Haalas took The Jerusalem Post on a tour of east Jerusalem classrooms two weeks before the school year is set to start for Arab students. Schoolyards were filled with trash and rubble, some of it due to rocks thrown in clashes between security forces and the neighborhood youth. Leaking pipes, exposed electricity wires, crumbling stairs, rusty fences, and exposed steel rods characterized many of the municipality schools’ courtyards.

Though school begins a week later in Arab schools due to Ramadan, it would be impossible for the city to adequately clean and renovate the eight municipality elementary schools in Silwan, said Haalas.

“We’re just a few days before the beginning of the year and no one is doing anything,” he said.

“The children that learn in these places are the lucky ones, since at least they have a place to learn, because there is not enough space,” said City Councilor Meir Margalit (Meretz), who now holds the east Jerusalem portfolio.

Margalit slammed the poor state of the schools in the eastern part of the city and added that he was putting a lot of pressure on the Education Ministry and the Jerusalem Municipality to properly fund east Jerusalem schools, and if that failed, he would turn to Arab states in the Gulf for additional funding. “We’ll see if [the city] has the courage to deny that funding in public,” he said.

The Association for Civil Rights in Israel won a case in the High Court of Justice over the severe shortage of classrooms in east Jerusalem earlier this year.
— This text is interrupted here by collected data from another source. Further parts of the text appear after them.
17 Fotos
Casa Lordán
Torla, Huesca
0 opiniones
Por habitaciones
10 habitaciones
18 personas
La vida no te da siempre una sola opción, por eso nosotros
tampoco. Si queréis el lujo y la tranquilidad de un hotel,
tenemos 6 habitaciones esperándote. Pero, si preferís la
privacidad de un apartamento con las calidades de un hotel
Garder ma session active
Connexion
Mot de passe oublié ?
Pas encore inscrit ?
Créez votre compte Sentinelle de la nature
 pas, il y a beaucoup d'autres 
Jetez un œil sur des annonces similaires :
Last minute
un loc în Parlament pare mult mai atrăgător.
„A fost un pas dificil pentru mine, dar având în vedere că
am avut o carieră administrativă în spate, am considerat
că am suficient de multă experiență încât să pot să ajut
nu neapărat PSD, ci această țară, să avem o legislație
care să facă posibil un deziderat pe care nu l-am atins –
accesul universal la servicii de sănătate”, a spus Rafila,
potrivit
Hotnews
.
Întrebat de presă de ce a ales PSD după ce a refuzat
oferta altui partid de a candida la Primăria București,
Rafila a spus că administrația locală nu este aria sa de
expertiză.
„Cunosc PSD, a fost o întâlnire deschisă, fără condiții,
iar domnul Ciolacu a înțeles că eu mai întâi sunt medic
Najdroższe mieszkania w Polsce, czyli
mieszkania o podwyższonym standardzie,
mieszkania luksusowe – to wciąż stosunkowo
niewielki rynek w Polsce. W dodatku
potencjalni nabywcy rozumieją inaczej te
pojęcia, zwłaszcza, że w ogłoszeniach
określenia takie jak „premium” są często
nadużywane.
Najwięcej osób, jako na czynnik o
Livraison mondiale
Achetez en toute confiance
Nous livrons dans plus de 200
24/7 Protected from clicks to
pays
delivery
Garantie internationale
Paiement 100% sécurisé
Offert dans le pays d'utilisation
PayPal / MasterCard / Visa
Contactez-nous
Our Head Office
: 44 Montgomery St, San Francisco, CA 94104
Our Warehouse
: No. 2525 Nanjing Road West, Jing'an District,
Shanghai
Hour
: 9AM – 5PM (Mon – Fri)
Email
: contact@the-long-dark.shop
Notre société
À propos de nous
According to the ruling, the municipality has five years to ensure that every student who wishes to enroll in a municipality school in east Jerusalem can do so.
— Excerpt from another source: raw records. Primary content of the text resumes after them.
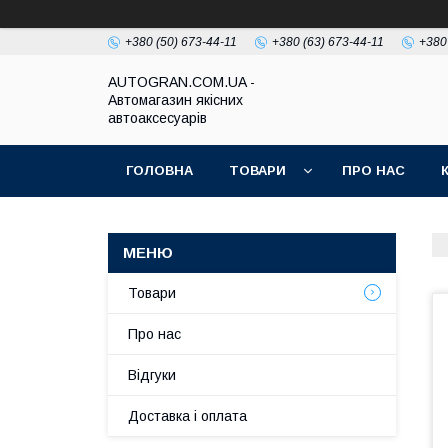
+380 (50) 673-44-11
+380 (63) 673-44-11
+380
AUTOGRAN.COM.UA -
Автомагазин якісних
автоаксесуарів
ГОЛОВНА
ТОВАРИ
ПРО НАС
Товари
Про нас
Відгуки
Доставка і оплата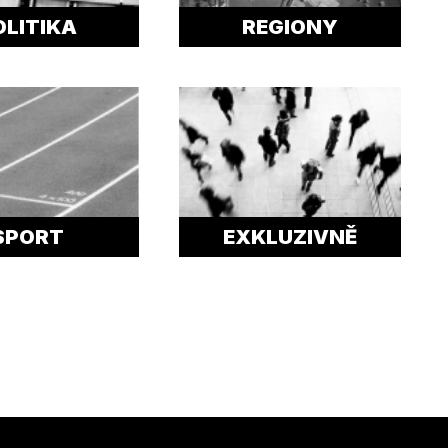
OLITIKA
REGIONY
SPORT
EXKLUZIVNĚ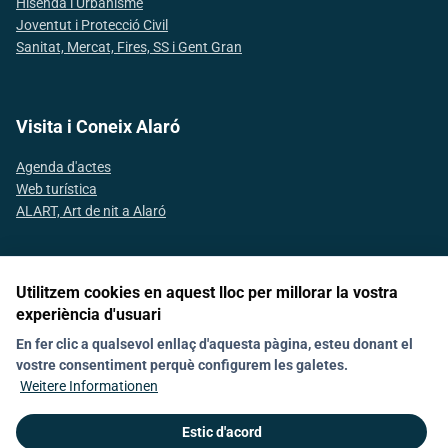
Hisenda i Urbanisme
Joventut i Protecció Civil
Sanitat, Mercat, Fires, SS i Gent Gran
Visita i Coneix Alaró
Agenda d'actes
Web turística
ALART, Art de nit a Alaró
Utilitzem cookies en aquest lloc per millorar la vostra
Segueix-nos a les xarxes socials
experiència d'usuari
En fer clic a qualsevol enllaç d'aquesta pàgina, esteu donant el
vostre consentiment perquè configurem les galetes.
Nachrichten
Política de galetes (Cookies)
Agenda
Kontakt
Weitere Informationen
Declaració d'accesibilitat
Estic d'acord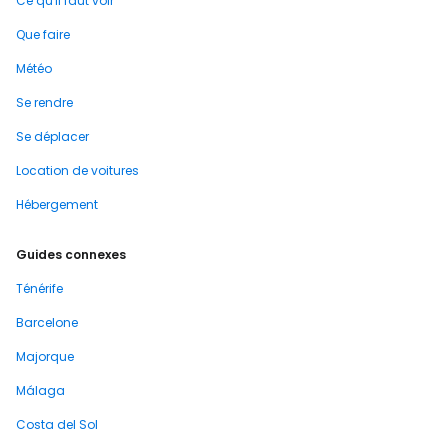
Ce qu'il faut voir
Que faire
Météo
Se rendre
Se déplacer
Location de voitures
Hébergement
Guides connexes
Ténérife
Barcelone
Majorque
Málaga
Costa del Sol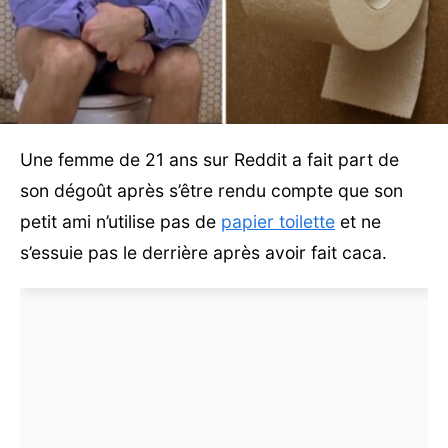
Une femme de 21 ans sur Reddit a fait part de
son dégoût après s’être rendu compte que son
petit ami n’utilise pas de
papier toilette
et ne
s’essuie pas le derrière après avoir fait caca.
Currently, more than 40,000 east Jerusalem students are forced to enroll in semi-private schools that the municipality characterizes as “unofficial but recognized.”

Tuition is around NIS 15,000 per year and the schools have more of a reputation as a business rather than an institution of learning, explained Ronit Sela, the spokeswoman for ACRI.
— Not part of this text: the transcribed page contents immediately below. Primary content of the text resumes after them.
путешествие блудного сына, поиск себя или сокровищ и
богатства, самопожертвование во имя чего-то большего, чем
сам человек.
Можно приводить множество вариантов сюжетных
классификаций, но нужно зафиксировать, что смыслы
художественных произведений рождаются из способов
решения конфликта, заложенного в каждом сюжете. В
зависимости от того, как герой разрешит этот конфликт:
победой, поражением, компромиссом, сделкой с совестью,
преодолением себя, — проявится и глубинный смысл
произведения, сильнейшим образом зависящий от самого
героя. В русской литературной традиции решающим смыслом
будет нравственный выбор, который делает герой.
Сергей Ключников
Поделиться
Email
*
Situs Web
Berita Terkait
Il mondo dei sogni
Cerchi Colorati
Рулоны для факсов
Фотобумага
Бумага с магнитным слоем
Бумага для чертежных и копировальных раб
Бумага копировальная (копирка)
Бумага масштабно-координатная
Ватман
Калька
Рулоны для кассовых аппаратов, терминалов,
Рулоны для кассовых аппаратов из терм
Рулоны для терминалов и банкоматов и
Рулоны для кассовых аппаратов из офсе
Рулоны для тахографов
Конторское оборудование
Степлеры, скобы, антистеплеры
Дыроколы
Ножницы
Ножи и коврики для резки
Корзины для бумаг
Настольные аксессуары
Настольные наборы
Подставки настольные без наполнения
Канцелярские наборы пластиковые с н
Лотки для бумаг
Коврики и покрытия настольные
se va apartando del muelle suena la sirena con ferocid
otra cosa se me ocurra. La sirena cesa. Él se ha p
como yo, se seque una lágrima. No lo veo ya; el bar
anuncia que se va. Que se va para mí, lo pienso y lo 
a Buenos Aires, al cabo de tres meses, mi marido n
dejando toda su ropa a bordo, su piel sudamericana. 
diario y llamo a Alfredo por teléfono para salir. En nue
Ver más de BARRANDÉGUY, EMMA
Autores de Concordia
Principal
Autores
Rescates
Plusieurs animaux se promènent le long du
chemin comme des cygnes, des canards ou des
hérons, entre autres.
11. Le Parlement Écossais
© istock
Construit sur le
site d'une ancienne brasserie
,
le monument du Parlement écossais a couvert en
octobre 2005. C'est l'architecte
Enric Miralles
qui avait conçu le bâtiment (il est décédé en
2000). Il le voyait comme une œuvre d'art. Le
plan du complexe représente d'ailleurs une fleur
In five years’ time, the municipality must reimburse these semi-private schools for the tuition of any student who does not receive a place at a municipality school.

According to ACRI and Ir Amim, the two NGOs who have followed the lack of classrooms in east Jerusalem closely, the municipality has built 281 classrooms in east Jerusalem in the past decade, which has done little to close the gap due to the high birth rate in east Jerusalem and large percentage of youth.

A spokesman for the municipality said that the city was investing NIS 300 million in the design of an additional 299 classrooms in the eastern part of the city. He added that the city had also renovated more than 40 classrooms in the past year, the majority of which were in the Shuafat Refugee camp.

Jerusalem has the largest school system in the country with more than 250,000 students.

Approximately 100,000 of the students study in haredi institutions.

Ahead of the start of the 2011-2012 school year, the municipality announced an increase of more than 600 students enrolling in kindergarten in the city as opposed to last year, with 9,510 students entering kindergarten compared to 8,882.

The most popular names for girls entering first grade in both secular and religious public schools is Noa, according to municipality records. Uri is the most popular name for boys in secular schools and David is the most popular name for first grade boys in religious and haredi schools. Sarah is the most popular name for girls entering haredi schools. In the Arab sector, the most popular name for first graders is Malik for girls and Muhammed for boys.